The windfall tax provisions are contained in Sections 644AB and 649B Taxes Consolidation Act (TCA) 1997, introduced by Section 240 National Asset Management Agency Act 2009 and amended by Section 25 Finance Act 2010, and apply an 80% rate of tax to the "windfall" profits or gains from land disposals or land development where those profits or gains are attributable to a relevant planning decision by a planning authority. Profits or gains from these activities that are not attributable to a relevant planning decision are taxed in the normal way. In Budget 2015, I announced the abolition of the windfall tax provisions from 1 January next and this is being provided for in the Finance Bill published last month.

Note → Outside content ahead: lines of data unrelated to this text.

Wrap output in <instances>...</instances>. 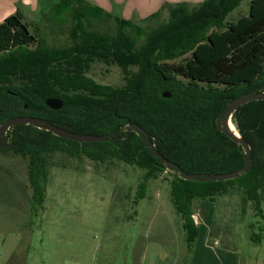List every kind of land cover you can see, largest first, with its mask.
Returning <instances> with one entry per match:
<instances>
[{
  "label": "trees",
  "instance_id": "trees-1",
  "mask_svg": "<svg viewBox=\"0 0 264 264\" xmlns=\"http://www.w3.org/2000/svg\"><path fill=\"white\" fill-rule=\"evenodd\" d=\"M187 3L165 2L145 18L118 19L84 0H61L42 16L57 24L69 18L74 21L64 46L40 43L21 11L0 23V125L10 117L29 115L70 131L109 136L80 142L28 123L10 127L3 136L10 141L0 149L29 157L38 205L45 200L47 154L56 151L101 162L123 161L145 169L146 178L158 177L168 165L153 154L145 135L130 131L122 136L132 123L140 125L155 148L186 173L205 176L244 165V148L222 131L217 120L233 99L264 92V0H250L248 13L230 21L227 16L241 0H203L192 9ZM76 4L116 20L122 36L91 29L99 22ZM166 7L170 19L150 27L148 21ZM36 41L40 44L30 49ZM188 53L189 59L174 67L161 63ZM96 60L117 64L125 83L114 86L93 81L88 72ZM164 91L171 95L163 96ZM47 97H60L62 108L48 107ZM232 119L252 150L253 163L247 171L209 181L185 179L175 171L170 180L188 243L198 234L193 218L197 200L214 201L231 188H244L247 198L262 212L264 99L241 105ZM251 238L257 239L256 235Z\"/></svg>",
  "mask_w": 264,
  "mask_h": 264
},
{
  "label": "rangeland",
  "instance_id": "rangeland-1",
  "mask_svg": "<svg viewBox=\"0 0 264 264\" xmlns=\"http://www.w3.org/2000/svg\"><path fill=\"white\" fill-rule=\"evenodd\" d=\"M249 3L241 0L226 19L247 14ZM76 5L99 22L91 29L122 36L116 20ZM195 5L187 3L190 9ZM169 19L166 7L147 24L155 27ZM26 22L48 47L67 44L74 23L69 18L57 24L42 15L30 16ZM143 40L139 30V42ZM38 44L33 42L29 48ZM189 57L190 53L161 63L171 68ZM88 76L99 84L125 83L122 69L102 60L93 62ZM29 163V157L0 149V264H188L195 253V242L188 244L184 219L174 202L170 183L174 171L167 168L158 177L146 178L145 169L123 161L101 162L56 151L47 154L45 200L40 206L34 197ZM202 201L214 211L212 233L221 234L217 246L235 255L237 264H264V190L261 213L244 188L234 187L214 201Z\"/></svg>",
  "mask_w": 264,
  "mask_h": 264
},
{
  "label": "crops",
  "instance_id": "crops-1",
  "mask_svg": "<svg viewBox=\"0 0 264 264\" xmlns=\"http://www.w3.org/2000/svg\"><path fill=\"white\" fill-rule=\"evenodd\" d=\"M118 19H141L160 10L165 2L200 3L203 0H84ZM61 0H0V23L8 16L21 11L24 20L30 16H41L50 11ZM213 210L205 201H196L193 218L198 226L195 250L188 264H237V257L230 251L219 248L221 234L212 233ZM186 232V231H185ZM186 238V237H185ZM187 240V239H186ZM211 240L214 244H211ZM192 242V243H194ZM188 243V244H192Z\"/></svg>",
  "mask_w": 264,
  "mask_h": 264
},
{
  "label": "water",
  "instance_id": "water-1",
  "mask_svg": "<svg viewBox=\"0 0 264 264\" xmlns=\"http://www.w3.org/2000/svg\"><path fill=\"white\" fill-rule=\"evenodd\" d=\"M8 93L10 94H17L15 91L8 89ZM171 95L170 92L164 91L163 96L169 97ZM255 99H264V92L260 93H245L241 95L240 97H237L233 99L229 105L226 108V111L218 118V122L220 123L219 127L222 129V131L228 135L230 138H232L234 141L237 143H240L242 147L245 150L246 158H245V163L244 165L239 169L231 172H225V173H215V174H209L205 176H201L196 173H186L183 171V169L175 162L168 160L165 158L156 148L153 142L151 141L149 135L145 132V130L138 124L132 123L129 125L127 128V131L125 134L122 136L124 137L127 133L130 131H135L139 134H144L146 141L148 142L149 146L151 147L153 154L157 157L160 158L162 163L168 165V169L172 171H177L180 173V175L185 178V179H201L204 181H209V180H225V179H230L233 177L239 176L241 173L247 171L252 163V150L251 147L249 146L247 140L241 136V134L238 132L233 131L231 128V123L235 125L233 122L232 116L233 113L236 109H238L241 105ZM45 103L48 107L52 109H61L63 106V100L60 97H47L45 99ZM21 123H28L32 124L36 127L49 130L55 135L61 136V137H66L69 139H73L76 141H101L108 139L109 136L105 135H100V134H90V133H78L74 131H70L68 129H65L61 126L55 125L51 121L42 118V117H32L29 115L26 116H14L10 117L5 123L0 125V147L5 146L6 143L3 141V135L5 132L12 126L21 124ZM236 126V125H235ZM115 138V137H114Z\"/></svg>",
  "mask_w": 264,
  "mask_h": 264
},
{
  "label": "bare ground",
  "instance_id": "bare-ground-1",
  "mask_svg": "<svg viewBox=\"0 0 264 264\" xmlns=\"http://www.w3.org/2000/svg\"><path fill=\"white\" fill-rule=\"evenodd\" d=\"M231 128L233 129V131H235V132L238 133V131H237V127H236L234 124H232V123H231Z\"/></svg>",
  "mask_w": 264,
  "mask_h": 264
}]
</instances>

The "Construction 2020 - a Strategy for a Renewed Construction Sector" Report published in May 2014 focuses on the steps that can be taken in the immediate future to ensure that necessary and sensible development can take place in the construction sector and that such development is not held back by unnecessary obstructions. One of the action points in the Report requires consideration of the tax code as it applies to the construction and property sector to establish if they are fit for purpose and otherwise to improve, abolish or replace them.

In that context, my Department and the Office of the Revenue Commissioners undertook a review of the windfall tax provisions as part of this year's Budget and Finance Bill process. In the course of that examination, the views of the Department of the Environment, Community and Local Government and of the National Asset Management Agency were sought on the provisions and the views on the windfall tax as expressed by bodies such as the Housing Finance and Sustainable Communities Agency were also considered. Arguments for the significant amendment or abolition of the windfall tax provisions were made in a number of pre-Budget submissions sent to me by various bodies, including the Construction Industry Federation, Dublin Chamber of Commerce, the Society of Chartered Surveyors, Property Industry Ireland and Chambers Ireland.

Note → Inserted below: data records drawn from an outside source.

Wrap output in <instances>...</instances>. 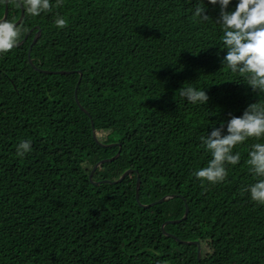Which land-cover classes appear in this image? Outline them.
<instances>
[{
    "label": "trees",
    "instance_id": "1",
    "mask_svg": "<svg viewBox=\"0 0 264 264\" xmlns=\"http://www.w3.org/2000/svg\"><path fill=\"white\" fill-rule=\"evenodd\" d=\"M55 5V0H51ZM200 0H63L51 12H25L18 25L21 45L0 54V264H264V205L243 189L256 182L246 161L249 138L233 149L240 162L228 166L221 183L201 182L193 173L211 154L200 137L232 115L264 100L238 73L222 65L219 5L203 0L211 18H193ZM238 0L228 10L234 11ZM6 0H0V19ZM22 8L8 0L7 19ZM57 13L67 20L56 27ZM85 113L75 99L76 85ZM188 83L205 89L206 105L191 104L178 90ZM104 163L94 180L90 172ZM31 151L16 156L21 141ZM198 240L197 245L182 243Z\"/></svg>",
    "mask_w": 264,
    "mask_h": 264
},
{
    "label": "clouds",
    "instance_id": "2",
    "mask_svg": "<svg viewBox=\"0 0 264 264\" xmlns=\"http://www.w3.org/2000/svg\"><path fill=\"white\" fill-rule=\"evenodd\" d=\"M220 7V17L216 21L221 27L220 40L226 50L222 65L232 73H238L245 84L257 94L264 93V0H238L234 11H229L232 0H208ZM63 0H17V6L22 7L27 14L39 16L42 12H51L53 7H60ZM193 18L200 21L211 19L206 14L203 0L194 8ZM56 27L64 28L67 20L58 13L54 21ZM21 29L9 19L0 20V54L8 53L18 43ZM180 97L191 104L206 105L209 96L205 89H198L186 83L178 90ZM225 125L214 128L210 134L200 137L202 146L211 154L206 167L196 170L193 175L212 184L224 182L228 177V166H235L241 160L239 152L233 154V149L249 138L264 137V100L251 103L241 116L232 115ZM31 151V141H21L16 146V156L24 157ZM250 173L256 182L244 188L250 193L251 200L264 205V143L251 146L246 161ZM164 264H167L165 261Z\"/></svg>",
    "mask_w": 264,
    "mask_h": 264
},
{
    "label": "water",
    "instance_id": "3",
    "mask_svg": "<svg viewBox=\"0 0 264 264\" xmlns=\"http://www.w3.org/2000/svg\"><path fill=\"white\" fill-rule=\"evenodd\" d=\"M22 8V7H21ZM8 16V0H6V10H5V14H4V17L2 19H5L7 18ZM24 16H25V10L22 8V13H21V16L20 18L14 23L16 24L17 26L23 21L24 19ZM0 19V20H2ZM35 28H38V31L36 32V35L34 37V40L29 48V51H28V54H29V62L30 64L36 69V70H39V71H43V72H46V73H57V74H66V73H73L75 72L74 70H47V69H41L39 68L38 66L35 65L34 61H33V58L31 57V51H32V47L33 45L37 42L40 34H41V27L39 25L33 27L29 32L28 34L25 36V38L22 40V41H18V43L16 44L17 45H21L22 43L25 42L27 36L35 29ZM80 73V79L76 85V89H75V99H76V102L78 104V106L87 114H90L89 111L82 105L80 99H79V96H78V89H79V84H80V81H81V78H82V71H78ZM92 128H93V136H94V139L102 146L104 147H113V146H117L119 145V150L118 152L112 156V157H109V158H105V159H101L99 161H97L95 163V165L93 166L91 172H90V180L92 183L98 185V184H101V183H111V184H116V183H119V182H122L127 176L131 175L132 173L134 172H137V184H136V199H137V202L144 206V207H150V206H153V205H156V204H159L161 202H164V201H167L171 198H175L177 196H181L183 197L182 195L180 194H167L165 195L164 197H162L161 199H158L156 201H153L151 203H148V204H145V203H142L140 201V187H141V175L139 174V172L135 169H128L126 170L119 178L117 179H102V180H99V181H96L94 180V173L95 171L101 167L104 163H107V162H111L113 160H115L116 158H118L121 154V143H103L99 140L98 136H97V130L95 128V123H94V120H92ZM185 203H186V211H185V214L182 218L180 219H177V220H166L163 222L161 228L163 230V232L168 235V236H171V237H174L175 239H177L178 241L182 242V243H185V244H189V245H197V256H198V260L201 261L202 259V254H203V251H202V246L200 244V242L198 240H183L181 238H179L177 235L171 233V232H168L166 231L165 229V226L169 223H177V222H180L184 219L187 218L188 216V213H189V204H188V201L185 200Z\"/></svg>",
    "mask_w": 264,
    "mask_h": 264
}]
</instances>
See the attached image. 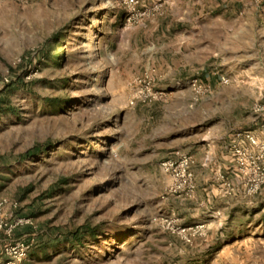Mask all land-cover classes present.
Masks as SVG:
<instances>
[{
	"label": "rangeland",
	"instance_id": "obj_1",
	"mask_svg": "<svg viewBox=\"0 0 264 264\" xmlns=\"http://www.w3.org/2000/svg\"><path fill=\"white\" fill-rule=\"evenodd\" d=\"M190 26L239 37L259 63L211 57L180 76L174 34ZM251 70L264 73V0H0V200L38 226L26 264H264V185L249 194L223 158L264 90ZM150 80L164 95L144 102ZM179 83L191 152L157 133ZM208 128L219 163L204 175ZM177 151L192 156L191 196L160 168Z\"/></svg>",
	"mask_w": 264,
	"mask_h": 264
},
{
	"label": "crops",
	"instance_id": "obj_2",
	"mask_svg": "<svg viewBox=\"0 0 264 264\" xmlns=\"http://www.w3.org/2000/svg\"><path fill=\"white\" fill-rule=\"evenodd\" d=\"M189 10L191 11L192 8H189ZM175 14L176 12L173 15L175 16ZM196 27L190 26L188 29L184 30L183 34H180V31L177 34H174V37L177 40V45H175V47H178V50L181 53V57L172 59L171 65L173 66V68L170 67L169 64L168 66L170 69H173V71L180 72V76L183 75L186 77L193 75L195 72L194 69L196 68V62L198 63V66H204L206 63V59L211 57H227L230 59V61L233 62L237 61L239 57H245L247 58V60L250 57H253V59H250L247 62H256L257 64L259 63V54L255 53L254 51H248L243 45L238 46L230 44V42H237L239 40V37L236 36L233 38V36L230 35L221 36L220 34H216L217 31H214L216 29L213 28V26ZM183 36L184 38L180 39V37ZM241 40H243V38H241ZM253 47H255V44H253ZM227 51L229 52L224 55L223 53ZM246 74L253 80H264V73L262 72L251 70L246 71ZM180 86H182L180 85V83L175 84V87L177 89L171 92V95H173L172 97L175 98V101H173L174 103L172 106V111H168L169 115H165L164 118L166 119V124L163 126L166 127V131L157 129V133L159 136V140L161 139L166 142L167 148H172L173 145H175L174 142H179L177 141L179 139L181 142L177 145L178 149L191 152L190 149L184 148L183 146H185L184 143L186 139L197 140L199 138V133L196 130L198 127L197 114L195 113V111L193 113V111L190 112L189 109L187 110V95L189 93L188 98H190L192 97V93L190 92V90L185 91L182 88L180 89ZM215 94L218 95V92ZM245 109L248 110L247 107ZM249 109L250 110L246 111L249 115H246L244 124L247 125L249 129L257 130V132H260L261 121L256 120V118L254 117L252 106H250ZM236 124L237 123H235L234 125ZM232 129V125H230L228 134H226L227 139H230V144L234 134L233 133L232 135H229ZM215 134L216 133L214 128H208L207 131L205 130L203 134L204 136L200 140L203 142L204 149L207 150L206 155L204 157H197L196 155H194L196 164H199L201 166L202 171L200 172L204 175H207L208 169L211 164L219 163L218 154L217 152H215ZM229 147H227V150L223 155V158L225 160L224 166H227V163H233V157L231 156L232 153ZM207 159L209 161H206ZM194 168L196 167L194 166ZM201 173L196 171L197 178H199L198 176H203ZM8 209H10V205H8ZM19 231L20 229H18L15 233V237H20V235H22ZM7 242L8 239L6 238V236H4V234L0 232V253L3 249L4 244Z\"/></svg>",
	"mask_w": 264,
	"mask_h": 264
},
{
	"label": "built area",
	"instance_id": "obj_3",
	"mask_svg": "<svg viewBox=\"0 0 264 264\" xmlns=\"http://www.w3.org/2000/svg\"><path fill=\"white\" fill-rule=\"evenodd\" d=\"M0 81L2 84L10 83L7 77H1ZM222 81L228 83L227 79ZM192 89L197 95L201 93V85L197 80L193 82ZM163 95V92L153 91V80H150L138 97L144 102H152ZM253 113L261 118L259 119L261 131L236 130L230 144L234 168L243 179L244 187L249 194L258 192L264 185V90L261 91L260 98L253 106ZM191 163L192 156L180 151L175 152L173 158L161 162L162 172L173 180L170 193H182L187 196L194 193L196 185L193 174L189 170ZM17 208L18 204L14 202L10 203L11 210H8L7 203L0 200V232L8 239L0 253V264H26L38 237V226L34 219L15 216L12 211ZM24 226L30 227L31 233L27 236L15 237L16 230Z\"/></svg>",
	"mask_w": 264,
	"mask_h": 264
},
{
	"label": "trees",
	"instance_id": "obj_4",
	"mask_svg": "<svg viewBox=\"0 0 264 264\" xmlns=\"http://www.w3.org/2000/svg\"><path fill=\"white\" fill-rule=\"evenodd\" d=\"M36 149H37V148H35V149L31 150V151H30V153H31V152H35V151H36Z\"/></svg>",
	"mask_w": 264,
	"mask_h": 264
}]
</instances>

There are a number of reasons why, on foot of the review by my Department and the arguments made by others, I decided to abolish the windfall tax provisions. No gains or profits to which the current provisions apply have been returned since their introduction in 2009. While this is due largely to the lack of activity in the property market over much of this time, there is considerable doubt that the provisions would operate in an effective way on the ground or could be amended to operate effectively. More significantly, however, the views which I have seen expressed by various parties in both the private and public sector with an interest in the proper development of the housing market, and with which I agree, is that the windfall tax provisions are acting and will act as an impediment to land rezoning, land development and redevelopment and to land sales for development.

The abolition of the windfall tax provisions should be seen in the context of other decisions and proposals announced recently, including those by my colleague the Minister for the Environment, Community and Local Government, which are focussed on encouraging increased activity in the residential construction sector to meet increasing demand for housing. I indicated in my Budget speech, however, that while the Government is doing its part to remove impediments to a fully functioning property market, there will be no return to the past where tax incentives for developers drove supply. I also announced in the Budget that there will be a consultation in the coming months on taxation measures that might be introduced to address the issue of land owners who do not develop zoned and serviced land.